Source extract:
5. Security Deposit. Landlord is currently in possession of a Letter of Credit in the amount of $505,667.00 held as a security deposit. Simultaneously with the execution of this Amendment, Tenant shall deliver to Landlord an amendment to the Letter of Credit in a form acceptable to Landlord extending the term of the Letter of Credit to an expiration date not earlier than 60 days after the Expiration Date (as extended by this Amendment). Provided that on the Reduction Date (i) Tenant is not then in default under the Lease and (ii) Landlord has not theretofore drawn on the Letter of Credit by reason of any default on the part of Tenant, Tenant shall be entitled to a reduction in the amount of the Letter of Credit of $252,833.50 (the “Reduction Amount”) on 5th anniversary of the Extension Commencement Date (the “Reduction Date”). In no event shall the Letter of Credit be reduced to less than $252,833.50. Tenant shall deliver to Landlord an amendment to the Letter of Credit (the form and substance of such amendment to be reasonably satisfactory to Landlord), reducing the amount of the Letter of Credit by the Reduction Amount, and Landlord shall execute the amendment and such other documents as are reasonably necessary to reduce the amount of the Letter of Credit in accordance with the terms hereof.

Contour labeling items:
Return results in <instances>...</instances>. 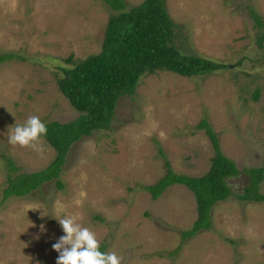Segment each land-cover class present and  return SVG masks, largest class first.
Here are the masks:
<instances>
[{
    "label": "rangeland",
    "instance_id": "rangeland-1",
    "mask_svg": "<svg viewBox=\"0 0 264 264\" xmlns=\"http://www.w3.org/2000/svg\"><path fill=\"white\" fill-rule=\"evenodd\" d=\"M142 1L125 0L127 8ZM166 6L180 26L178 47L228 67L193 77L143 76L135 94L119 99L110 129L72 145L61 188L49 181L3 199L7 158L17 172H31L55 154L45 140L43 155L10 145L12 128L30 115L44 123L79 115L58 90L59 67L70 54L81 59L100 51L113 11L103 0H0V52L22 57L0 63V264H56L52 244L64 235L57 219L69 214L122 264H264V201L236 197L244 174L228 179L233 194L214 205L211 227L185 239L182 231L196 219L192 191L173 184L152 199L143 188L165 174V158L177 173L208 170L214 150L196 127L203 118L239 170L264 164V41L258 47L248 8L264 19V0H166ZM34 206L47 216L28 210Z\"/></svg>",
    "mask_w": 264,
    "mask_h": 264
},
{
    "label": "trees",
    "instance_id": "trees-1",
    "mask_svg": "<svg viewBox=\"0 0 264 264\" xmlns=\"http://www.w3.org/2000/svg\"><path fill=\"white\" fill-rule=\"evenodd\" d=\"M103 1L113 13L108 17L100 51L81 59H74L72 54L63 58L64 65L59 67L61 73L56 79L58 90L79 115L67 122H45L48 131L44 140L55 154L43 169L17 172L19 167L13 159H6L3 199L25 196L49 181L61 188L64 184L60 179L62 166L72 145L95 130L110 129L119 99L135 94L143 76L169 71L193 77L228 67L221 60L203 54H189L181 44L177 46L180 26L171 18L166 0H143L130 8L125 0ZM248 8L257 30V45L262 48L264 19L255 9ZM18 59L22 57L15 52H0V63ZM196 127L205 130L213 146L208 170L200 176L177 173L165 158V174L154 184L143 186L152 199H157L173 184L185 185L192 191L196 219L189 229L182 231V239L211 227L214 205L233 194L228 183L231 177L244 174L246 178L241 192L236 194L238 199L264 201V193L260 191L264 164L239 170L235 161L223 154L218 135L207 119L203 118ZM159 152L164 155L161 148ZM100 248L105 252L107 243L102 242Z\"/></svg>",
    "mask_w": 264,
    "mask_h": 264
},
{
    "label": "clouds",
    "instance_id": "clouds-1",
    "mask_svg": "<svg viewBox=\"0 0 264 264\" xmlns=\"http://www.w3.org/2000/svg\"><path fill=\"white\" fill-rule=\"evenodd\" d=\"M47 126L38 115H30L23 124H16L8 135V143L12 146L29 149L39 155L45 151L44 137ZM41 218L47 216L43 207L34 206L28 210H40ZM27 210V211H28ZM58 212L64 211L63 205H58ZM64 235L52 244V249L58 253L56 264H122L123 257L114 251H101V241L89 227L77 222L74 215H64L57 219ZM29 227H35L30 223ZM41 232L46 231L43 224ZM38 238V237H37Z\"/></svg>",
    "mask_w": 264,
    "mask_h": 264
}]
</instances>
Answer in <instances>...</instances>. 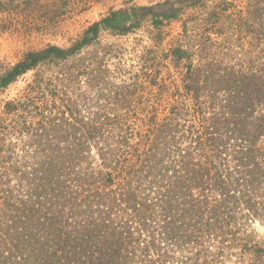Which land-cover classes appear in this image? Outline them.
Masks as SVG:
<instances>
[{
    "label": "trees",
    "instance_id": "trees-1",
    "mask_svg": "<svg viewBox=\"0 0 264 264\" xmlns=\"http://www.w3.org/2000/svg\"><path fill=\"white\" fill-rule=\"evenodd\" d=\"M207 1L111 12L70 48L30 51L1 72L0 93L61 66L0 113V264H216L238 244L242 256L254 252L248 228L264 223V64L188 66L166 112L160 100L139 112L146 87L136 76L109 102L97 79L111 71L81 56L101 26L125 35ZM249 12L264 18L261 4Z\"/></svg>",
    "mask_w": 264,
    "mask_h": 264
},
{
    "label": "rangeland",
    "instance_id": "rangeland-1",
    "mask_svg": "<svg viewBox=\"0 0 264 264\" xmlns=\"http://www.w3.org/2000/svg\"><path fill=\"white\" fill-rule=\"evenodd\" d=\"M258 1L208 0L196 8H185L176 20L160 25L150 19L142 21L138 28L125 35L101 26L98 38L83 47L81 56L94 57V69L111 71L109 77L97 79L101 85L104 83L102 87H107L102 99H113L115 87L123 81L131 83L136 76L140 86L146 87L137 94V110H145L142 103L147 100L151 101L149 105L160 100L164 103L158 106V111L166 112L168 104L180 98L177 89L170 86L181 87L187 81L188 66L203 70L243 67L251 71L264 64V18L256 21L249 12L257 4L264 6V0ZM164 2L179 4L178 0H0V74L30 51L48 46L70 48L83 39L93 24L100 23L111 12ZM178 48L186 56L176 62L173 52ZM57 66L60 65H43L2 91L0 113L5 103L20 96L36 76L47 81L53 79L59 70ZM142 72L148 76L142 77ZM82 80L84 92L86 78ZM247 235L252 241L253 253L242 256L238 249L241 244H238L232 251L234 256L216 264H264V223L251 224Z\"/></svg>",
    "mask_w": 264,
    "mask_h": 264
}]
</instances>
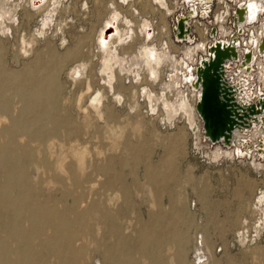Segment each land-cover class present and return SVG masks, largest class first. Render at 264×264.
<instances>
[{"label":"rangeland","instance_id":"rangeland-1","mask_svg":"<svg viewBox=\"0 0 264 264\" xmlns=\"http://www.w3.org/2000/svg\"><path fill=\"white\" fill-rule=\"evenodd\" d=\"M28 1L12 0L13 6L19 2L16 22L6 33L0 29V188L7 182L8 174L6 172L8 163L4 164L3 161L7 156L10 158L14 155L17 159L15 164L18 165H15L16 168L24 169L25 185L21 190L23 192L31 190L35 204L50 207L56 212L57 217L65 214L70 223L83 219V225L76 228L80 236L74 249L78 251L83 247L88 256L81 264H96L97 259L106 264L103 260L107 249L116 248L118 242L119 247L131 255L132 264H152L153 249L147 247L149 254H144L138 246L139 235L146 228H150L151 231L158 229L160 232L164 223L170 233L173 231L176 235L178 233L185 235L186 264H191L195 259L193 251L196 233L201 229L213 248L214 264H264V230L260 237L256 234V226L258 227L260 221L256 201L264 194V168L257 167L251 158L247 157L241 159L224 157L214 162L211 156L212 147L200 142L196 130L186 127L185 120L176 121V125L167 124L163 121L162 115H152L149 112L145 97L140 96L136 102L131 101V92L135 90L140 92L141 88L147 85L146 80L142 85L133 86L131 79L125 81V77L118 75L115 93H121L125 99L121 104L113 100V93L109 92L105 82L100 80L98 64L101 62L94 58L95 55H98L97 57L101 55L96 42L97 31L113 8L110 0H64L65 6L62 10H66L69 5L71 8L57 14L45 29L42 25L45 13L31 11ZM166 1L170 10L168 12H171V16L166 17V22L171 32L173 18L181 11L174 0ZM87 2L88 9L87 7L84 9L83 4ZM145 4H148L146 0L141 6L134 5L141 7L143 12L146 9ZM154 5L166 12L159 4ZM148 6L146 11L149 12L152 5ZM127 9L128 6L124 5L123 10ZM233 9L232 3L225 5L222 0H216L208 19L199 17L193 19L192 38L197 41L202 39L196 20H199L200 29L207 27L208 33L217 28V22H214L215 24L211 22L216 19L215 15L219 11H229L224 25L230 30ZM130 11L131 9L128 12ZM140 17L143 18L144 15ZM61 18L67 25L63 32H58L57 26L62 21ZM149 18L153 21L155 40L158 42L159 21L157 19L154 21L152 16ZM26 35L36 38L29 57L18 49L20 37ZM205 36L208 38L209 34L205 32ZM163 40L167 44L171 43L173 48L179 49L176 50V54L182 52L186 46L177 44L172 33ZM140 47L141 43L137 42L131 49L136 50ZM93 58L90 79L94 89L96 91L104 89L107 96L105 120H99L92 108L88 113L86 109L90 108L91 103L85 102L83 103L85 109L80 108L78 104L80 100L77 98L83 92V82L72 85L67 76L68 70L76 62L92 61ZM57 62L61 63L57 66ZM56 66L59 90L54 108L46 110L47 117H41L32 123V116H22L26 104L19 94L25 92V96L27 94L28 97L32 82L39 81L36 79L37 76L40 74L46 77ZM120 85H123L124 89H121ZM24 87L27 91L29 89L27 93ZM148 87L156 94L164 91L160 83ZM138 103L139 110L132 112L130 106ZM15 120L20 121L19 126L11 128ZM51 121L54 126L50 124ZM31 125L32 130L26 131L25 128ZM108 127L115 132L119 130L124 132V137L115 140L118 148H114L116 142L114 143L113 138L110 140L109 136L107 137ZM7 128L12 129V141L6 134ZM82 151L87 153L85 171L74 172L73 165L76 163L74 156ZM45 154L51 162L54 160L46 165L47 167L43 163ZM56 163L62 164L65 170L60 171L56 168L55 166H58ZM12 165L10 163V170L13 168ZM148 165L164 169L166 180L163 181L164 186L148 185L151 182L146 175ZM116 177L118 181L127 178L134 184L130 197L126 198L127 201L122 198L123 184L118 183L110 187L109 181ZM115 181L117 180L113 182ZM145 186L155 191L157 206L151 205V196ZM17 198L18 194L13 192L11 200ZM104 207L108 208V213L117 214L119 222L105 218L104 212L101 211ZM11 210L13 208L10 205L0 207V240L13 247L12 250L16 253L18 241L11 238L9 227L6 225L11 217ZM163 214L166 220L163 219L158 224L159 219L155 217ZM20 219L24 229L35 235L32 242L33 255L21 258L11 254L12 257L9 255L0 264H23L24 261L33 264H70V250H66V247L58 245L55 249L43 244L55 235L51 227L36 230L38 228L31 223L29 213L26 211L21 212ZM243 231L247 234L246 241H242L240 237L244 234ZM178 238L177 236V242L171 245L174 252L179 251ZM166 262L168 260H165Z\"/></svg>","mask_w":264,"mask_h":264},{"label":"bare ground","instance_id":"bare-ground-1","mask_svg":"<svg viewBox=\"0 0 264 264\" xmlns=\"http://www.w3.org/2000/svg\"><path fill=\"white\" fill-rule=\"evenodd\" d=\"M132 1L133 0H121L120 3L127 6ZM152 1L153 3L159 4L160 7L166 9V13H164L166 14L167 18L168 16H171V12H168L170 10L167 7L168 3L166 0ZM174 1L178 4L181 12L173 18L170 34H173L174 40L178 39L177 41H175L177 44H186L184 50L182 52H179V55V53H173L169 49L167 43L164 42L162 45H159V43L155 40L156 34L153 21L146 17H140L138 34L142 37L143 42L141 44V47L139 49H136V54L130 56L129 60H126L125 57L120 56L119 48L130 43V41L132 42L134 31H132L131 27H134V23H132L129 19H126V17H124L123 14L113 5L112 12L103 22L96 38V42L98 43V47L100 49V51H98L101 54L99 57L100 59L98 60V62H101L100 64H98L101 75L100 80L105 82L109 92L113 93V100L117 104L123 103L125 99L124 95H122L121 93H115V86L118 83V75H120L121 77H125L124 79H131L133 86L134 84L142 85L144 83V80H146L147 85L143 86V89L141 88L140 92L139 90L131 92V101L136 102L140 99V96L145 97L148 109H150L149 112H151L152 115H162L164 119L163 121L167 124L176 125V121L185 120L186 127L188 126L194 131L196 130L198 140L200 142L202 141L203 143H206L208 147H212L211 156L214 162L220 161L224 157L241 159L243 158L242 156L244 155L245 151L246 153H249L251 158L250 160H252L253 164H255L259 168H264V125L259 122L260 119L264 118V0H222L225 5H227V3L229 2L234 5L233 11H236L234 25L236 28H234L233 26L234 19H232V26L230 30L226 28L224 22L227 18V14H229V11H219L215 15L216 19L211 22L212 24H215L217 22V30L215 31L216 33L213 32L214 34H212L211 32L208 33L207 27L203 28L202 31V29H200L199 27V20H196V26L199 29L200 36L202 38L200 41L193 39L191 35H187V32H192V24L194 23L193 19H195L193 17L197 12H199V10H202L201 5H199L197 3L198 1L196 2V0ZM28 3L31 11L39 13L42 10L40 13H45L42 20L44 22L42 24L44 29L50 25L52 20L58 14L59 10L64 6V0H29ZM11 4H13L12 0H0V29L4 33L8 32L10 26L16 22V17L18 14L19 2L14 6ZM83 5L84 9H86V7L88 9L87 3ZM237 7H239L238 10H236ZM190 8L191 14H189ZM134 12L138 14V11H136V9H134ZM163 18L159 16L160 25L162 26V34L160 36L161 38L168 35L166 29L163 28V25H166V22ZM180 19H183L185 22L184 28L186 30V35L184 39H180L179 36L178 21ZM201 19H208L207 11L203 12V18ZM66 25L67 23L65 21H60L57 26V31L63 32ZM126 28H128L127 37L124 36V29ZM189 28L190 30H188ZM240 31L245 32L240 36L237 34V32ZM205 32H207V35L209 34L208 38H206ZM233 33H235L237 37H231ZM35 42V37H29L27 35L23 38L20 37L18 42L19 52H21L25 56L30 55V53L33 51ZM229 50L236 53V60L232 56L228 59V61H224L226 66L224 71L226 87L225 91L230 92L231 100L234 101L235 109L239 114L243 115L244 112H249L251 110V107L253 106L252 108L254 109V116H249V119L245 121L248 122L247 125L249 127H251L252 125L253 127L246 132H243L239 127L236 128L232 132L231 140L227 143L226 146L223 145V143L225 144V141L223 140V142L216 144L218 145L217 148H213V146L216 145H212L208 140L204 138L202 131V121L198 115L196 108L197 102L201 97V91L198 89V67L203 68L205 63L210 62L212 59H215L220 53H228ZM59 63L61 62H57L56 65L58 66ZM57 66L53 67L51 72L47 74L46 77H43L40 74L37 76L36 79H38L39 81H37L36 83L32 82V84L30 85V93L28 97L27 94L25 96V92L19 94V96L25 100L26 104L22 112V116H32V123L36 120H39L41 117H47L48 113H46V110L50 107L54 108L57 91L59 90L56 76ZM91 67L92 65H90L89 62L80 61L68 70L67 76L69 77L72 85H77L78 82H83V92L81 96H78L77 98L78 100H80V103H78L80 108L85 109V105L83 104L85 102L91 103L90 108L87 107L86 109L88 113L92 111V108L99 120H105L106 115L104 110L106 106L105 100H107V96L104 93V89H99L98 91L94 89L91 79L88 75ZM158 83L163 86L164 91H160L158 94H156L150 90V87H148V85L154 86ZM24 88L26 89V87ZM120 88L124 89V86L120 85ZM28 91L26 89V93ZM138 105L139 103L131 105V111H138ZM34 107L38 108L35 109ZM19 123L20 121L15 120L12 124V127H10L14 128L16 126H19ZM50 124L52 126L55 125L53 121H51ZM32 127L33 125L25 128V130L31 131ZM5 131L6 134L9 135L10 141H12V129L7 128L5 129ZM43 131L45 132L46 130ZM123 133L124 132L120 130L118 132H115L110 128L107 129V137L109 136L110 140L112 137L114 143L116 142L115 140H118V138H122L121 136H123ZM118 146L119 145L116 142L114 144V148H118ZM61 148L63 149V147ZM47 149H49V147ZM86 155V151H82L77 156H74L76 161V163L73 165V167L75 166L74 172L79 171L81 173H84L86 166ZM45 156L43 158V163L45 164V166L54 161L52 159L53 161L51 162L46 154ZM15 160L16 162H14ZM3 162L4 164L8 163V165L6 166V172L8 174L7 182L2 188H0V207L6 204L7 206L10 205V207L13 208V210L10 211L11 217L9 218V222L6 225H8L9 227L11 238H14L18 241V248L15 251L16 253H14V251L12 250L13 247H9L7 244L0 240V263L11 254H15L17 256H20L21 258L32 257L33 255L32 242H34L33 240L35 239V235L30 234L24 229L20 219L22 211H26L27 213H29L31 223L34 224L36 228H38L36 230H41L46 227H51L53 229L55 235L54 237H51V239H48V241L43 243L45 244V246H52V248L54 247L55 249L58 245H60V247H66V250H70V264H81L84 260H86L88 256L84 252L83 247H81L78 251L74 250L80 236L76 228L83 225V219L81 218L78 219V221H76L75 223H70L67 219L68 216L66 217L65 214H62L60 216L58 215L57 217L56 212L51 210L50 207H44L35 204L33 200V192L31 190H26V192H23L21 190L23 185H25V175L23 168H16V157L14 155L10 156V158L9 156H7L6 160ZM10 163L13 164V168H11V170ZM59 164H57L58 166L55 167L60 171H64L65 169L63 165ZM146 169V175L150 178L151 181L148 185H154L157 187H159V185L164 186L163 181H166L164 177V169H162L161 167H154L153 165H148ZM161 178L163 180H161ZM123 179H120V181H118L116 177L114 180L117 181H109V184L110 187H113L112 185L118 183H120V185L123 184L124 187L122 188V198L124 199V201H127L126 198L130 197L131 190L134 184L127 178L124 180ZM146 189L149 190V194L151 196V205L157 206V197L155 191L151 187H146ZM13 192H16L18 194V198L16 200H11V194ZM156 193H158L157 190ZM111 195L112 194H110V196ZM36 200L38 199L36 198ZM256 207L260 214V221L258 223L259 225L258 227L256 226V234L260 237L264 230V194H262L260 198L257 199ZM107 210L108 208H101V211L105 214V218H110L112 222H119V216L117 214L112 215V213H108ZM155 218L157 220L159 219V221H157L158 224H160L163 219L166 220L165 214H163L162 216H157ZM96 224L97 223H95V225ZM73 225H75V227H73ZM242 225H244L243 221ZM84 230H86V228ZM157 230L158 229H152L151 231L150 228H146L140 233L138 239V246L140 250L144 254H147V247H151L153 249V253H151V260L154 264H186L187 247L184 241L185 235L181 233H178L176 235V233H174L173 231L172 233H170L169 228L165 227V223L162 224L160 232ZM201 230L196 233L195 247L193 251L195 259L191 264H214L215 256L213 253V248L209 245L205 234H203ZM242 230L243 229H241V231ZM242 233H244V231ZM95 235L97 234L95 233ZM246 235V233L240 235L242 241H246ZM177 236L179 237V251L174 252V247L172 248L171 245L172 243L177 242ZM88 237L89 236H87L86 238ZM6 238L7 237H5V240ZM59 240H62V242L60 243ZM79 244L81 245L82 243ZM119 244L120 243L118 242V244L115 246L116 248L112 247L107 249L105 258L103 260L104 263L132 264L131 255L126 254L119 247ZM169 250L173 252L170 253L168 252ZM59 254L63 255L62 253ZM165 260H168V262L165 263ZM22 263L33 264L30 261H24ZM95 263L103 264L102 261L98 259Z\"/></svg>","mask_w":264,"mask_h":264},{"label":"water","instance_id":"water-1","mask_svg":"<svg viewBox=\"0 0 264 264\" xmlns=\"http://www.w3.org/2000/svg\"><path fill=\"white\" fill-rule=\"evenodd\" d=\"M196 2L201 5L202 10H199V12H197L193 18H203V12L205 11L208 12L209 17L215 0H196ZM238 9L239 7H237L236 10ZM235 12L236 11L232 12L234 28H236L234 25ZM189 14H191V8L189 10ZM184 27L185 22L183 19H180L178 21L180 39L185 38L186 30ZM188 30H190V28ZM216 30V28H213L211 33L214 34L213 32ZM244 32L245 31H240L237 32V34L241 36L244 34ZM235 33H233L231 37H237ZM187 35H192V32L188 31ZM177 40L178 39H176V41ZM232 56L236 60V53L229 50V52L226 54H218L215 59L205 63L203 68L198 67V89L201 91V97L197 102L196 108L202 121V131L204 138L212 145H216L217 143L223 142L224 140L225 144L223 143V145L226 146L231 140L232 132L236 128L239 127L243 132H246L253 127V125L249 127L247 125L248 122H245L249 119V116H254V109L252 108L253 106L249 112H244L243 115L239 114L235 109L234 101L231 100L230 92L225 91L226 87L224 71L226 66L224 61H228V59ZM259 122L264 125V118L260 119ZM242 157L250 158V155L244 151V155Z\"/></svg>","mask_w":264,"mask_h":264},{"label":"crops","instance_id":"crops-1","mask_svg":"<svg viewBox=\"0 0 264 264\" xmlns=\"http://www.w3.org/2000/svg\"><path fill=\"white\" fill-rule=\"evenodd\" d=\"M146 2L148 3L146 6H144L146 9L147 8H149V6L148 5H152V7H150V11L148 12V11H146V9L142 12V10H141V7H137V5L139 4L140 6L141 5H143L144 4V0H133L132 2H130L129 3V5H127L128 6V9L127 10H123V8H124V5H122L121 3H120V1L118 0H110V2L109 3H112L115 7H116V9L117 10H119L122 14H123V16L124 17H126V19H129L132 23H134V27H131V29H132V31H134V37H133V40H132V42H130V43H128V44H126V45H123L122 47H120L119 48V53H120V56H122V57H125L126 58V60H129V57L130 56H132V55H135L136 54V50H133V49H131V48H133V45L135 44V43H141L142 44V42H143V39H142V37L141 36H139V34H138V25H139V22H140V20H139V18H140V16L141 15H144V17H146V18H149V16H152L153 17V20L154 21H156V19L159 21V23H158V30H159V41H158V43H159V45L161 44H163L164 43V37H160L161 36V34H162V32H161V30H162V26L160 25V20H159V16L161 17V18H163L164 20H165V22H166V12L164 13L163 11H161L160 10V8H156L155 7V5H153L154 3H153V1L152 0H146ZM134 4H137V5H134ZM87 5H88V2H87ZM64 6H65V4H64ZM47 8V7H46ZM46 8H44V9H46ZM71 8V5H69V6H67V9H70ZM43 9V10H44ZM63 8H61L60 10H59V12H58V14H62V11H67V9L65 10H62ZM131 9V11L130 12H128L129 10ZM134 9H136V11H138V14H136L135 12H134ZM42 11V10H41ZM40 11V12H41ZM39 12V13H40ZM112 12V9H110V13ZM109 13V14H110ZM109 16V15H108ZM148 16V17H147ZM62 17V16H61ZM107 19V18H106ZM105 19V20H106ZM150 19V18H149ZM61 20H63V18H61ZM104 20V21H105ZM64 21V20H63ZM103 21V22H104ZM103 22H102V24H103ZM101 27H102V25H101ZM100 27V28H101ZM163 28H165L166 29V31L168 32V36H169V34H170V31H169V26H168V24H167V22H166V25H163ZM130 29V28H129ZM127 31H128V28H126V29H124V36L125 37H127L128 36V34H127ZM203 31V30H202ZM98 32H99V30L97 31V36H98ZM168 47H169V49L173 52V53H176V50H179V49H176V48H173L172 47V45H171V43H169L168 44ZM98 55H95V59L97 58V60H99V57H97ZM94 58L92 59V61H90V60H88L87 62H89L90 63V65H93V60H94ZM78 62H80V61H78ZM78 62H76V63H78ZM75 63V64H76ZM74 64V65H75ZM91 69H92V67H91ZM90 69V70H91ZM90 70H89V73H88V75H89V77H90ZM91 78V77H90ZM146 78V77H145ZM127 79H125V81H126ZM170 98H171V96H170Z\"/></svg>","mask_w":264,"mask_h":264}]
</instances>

Exercise task:
According to the security deposit clause above, what is the lowest amount to which the Letter of Credit may ever be reduced?

Task response:
$252,833.50